The note documents the inlining strategy in CH4.

The goal of inlining is to avoid the function call overhead (especially
for functions with many arguments). It is the most beneficial for the
latency sensitive code path---communication related code path. For
other codes like Init/Finalize and Comm/Win creation/destroy function
inlining is less beneficial.

The guidelines for inlining are as follow.

1. PT2PT, Collective and RMA communication functions need to be inlined.
   This also means any function that is used in this code path need to
   be inlined as well. For example, request creation, AM fallback for
   communication.

2. Any function that does not fall in the first rule should not be
   inlined.

3. For a given component, some of its functions may need to be inlined
   while others do not. For example, in ch4r_buf.h/.c the creation and
   destroy of buf pool is only used in init/finalize code, therefore no
   inlining is needed. But the functions for obtaining and returning
   individual buffers are used in the communication code path,
   therefore, inlining is required.

Uninlining procedure for CH4 layer

1. Create a src/*.c file, include `mpidimpl.h`.
2. For functions need to be uninlined, move them to *.c and create
   create declarations in the *.h file. Note that the functions
   implemented the ADI do not need this as the prototype is already
   declared in `mpidch4.h`.
3. Remove `static inline` or `MPL_STATIC_INLINE_PREFIX` of the uninlined
   functions (both declarations `mpidch4.h`  and definitions)
4. For uninlined functions that is only used in the *.c file, make them
   “private”. 1) remove their namespace prefix; 2) create declarations
   in *.c file; 3) make them `static`.
5. Remove the *.h file if they are empty. `ch4r_*.h` files are kept for
   the decls
6. Keep CVAR to the place where it is used.

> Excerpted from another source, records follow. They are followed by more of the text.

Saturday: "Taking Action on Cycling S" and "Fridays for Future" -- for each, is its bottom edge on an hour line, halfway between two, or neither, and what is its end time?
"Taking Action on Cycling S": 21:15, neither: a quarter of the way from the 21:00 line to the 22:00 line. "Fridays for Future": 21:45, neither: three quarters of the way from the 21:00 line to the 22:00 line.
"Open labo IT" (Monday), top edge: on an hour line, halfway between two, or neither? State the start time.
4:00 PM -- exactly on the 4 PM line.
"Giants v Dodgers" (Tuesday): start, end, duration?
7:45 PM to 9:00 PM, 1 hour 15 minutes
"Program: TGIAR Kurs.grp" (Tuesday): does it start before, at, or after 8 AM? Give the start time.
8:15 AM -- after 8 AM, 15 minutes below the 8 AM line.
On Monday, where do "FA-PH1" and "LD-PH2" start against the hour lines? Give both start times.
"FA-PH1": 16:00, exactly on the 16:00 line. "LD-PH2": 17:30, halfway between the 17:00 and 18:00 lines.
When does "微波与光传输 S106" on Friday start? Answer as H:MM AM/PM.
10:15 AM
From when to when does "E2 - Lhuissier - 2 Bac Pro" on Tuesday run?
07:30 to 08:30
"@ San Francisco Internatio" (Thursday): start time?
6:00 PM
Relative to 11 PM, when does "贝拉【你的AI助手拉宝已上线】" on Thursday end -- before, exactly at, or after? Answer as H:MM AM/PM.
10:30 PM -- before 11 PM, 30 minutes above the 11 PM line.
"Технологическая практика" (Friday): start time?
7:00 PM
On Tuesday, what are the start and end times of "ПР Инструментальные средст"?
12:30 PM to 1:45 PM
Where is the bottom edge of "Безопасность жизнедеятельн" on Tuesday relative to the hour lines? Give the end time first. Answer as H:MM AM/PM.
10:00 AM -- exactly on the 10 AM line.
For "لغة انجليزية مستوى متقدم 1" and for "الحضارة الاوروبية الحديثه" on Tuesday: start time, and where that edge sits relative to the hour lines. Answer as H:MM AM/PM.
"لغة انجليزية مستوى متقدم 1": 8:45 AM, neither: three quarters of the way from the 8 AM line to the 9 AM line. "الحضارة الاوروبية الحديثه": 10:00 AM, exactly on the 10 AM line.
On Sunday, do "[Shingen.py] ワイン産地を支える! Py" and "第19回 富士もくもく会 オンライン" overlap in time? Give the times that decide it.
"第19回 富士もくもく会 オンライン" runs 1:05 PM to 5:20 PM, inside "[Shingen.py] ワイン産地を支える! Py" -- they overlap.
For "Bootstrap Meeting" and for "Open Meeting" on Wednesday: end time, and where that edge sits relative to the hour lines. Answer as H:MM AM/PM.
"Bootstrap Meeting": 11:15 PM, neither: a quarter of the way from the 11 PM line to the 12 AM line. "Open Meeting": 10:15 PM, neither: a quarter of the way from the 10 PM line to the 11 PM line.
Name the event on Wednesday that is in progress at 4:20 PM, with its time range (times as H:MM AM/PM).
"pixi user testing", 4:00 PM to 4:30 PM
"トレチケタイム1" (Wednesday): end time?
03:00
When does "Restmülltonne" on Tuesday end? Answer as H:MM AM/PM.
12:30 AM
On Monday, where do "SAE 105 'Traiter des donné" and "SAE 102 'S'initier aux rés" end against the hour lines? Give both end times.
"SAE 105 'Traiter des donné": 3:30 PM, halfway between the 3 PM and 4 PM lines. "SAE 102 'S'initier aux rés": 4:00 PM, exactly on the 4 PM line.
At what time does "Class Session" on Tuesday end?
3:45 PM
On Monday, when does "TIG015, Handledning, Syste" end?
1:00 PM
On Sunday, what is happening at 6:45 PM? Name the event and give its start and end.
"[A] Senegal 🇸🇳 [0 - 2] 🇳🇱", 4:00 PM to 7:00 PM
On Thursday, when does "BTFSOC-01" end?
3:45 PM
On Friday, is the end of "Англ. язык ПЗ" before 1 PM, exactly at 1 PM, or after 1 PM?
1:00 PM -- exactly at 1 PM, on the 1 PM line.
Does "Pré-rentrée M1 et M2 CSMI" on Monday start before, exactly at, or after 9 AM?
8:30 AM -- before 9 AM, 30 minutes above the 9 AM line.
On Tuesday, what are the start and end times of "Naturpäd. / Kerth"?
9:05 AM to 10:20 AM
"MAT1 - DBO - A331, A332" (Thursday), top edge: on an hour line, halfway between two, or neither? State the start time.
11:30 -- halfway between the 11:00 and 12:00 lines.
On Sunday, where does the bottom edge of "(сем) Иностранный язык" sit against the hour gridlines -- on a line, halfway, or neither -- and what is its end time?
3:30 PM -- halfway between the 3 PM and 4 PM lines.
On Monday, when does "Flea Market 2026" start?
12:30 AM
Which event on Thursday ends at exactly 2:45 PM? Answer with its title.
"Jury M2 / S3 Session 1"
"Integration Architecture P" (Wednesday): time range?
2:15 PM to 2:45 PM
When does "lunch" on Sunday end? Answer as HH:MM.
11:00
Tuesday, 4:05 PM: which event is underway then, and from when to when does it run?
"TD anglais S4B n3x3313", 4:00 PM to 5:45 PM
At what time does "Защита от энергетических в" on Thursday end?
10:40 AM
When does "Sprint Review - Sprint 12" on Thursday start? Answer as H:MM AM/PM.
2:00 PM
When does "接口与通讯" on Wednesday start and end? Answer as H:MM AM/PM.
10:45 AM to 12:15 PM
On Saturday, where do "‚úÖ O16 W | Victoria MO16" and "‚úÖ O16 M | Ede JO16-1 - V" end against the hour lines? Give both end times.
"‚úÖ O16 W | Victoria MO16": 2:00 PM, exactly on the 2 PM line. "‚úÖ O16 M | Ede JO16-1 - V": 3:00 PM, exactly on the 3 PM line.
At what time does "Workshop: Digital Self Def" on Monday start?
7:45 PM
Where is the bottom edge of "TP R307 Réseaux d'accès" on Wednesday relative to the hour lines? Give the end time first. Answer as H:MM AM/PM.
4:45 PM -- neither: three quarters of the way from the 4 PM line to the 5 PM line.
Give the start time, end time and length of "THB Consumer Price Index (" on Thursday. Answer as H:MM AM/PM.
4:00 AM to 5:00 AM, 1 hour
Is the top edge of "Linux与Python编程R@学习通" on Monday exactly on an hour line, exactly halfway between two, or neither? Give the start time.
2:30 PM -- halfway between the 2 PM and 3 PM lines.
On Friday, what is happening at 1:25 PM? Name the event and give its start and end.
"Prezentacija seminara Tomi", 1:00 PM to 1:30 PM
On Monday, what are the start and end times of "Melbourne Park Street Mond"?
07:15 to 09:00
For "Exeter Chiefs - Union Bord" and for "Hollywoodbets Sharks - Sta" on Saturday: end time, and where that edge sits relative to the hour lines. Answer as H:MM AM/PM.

Uninlining procedure for netmod/shm layer

1. Create *.c file, include `mpidimpl.h`.
2. For functions need to be uninlined, move them to *.c. Rename from
   `MPIDI_NM_*` to `MPIDI_OFI_*`. Create decls and #define in
   `ofi_noinline.h`
3. Remove `static inline` or `MPL_STATIC_INLINE_PREFIX` of the uninlined
   functions (both declarations `netmod.h` and definitions). Move
   wrapper funcs in `netmod_impl.h` to `netmod/src/netmod_impl.c`.
4. Make internal funcs “private”.
5. Remove the *.h file if they are empty.
6. Keep CVAR to the place where it is used.

For netmod, why do we need to create the #define in `*_noinline.h`?

  The problem is sort of backward from the case when NETMOD_INLINE
  disabled---both netmod_impl.c/h and the ofi_init.h/c will have their
  own MPIDI_NM_* (the one in netmod_impl.c/h is the wrapper). To solve
  this name collision, we have to change the name of the uninlined
  functions to MPIDI_OFI_*. Then we run into the problem when
  NETMOD_INLINE is enabled, the function name does not match the defined
  interface name anymore, hence the #define solution.

Why the MPIDI_NM_comm_get_gpid function is moved to ofi_proc.h?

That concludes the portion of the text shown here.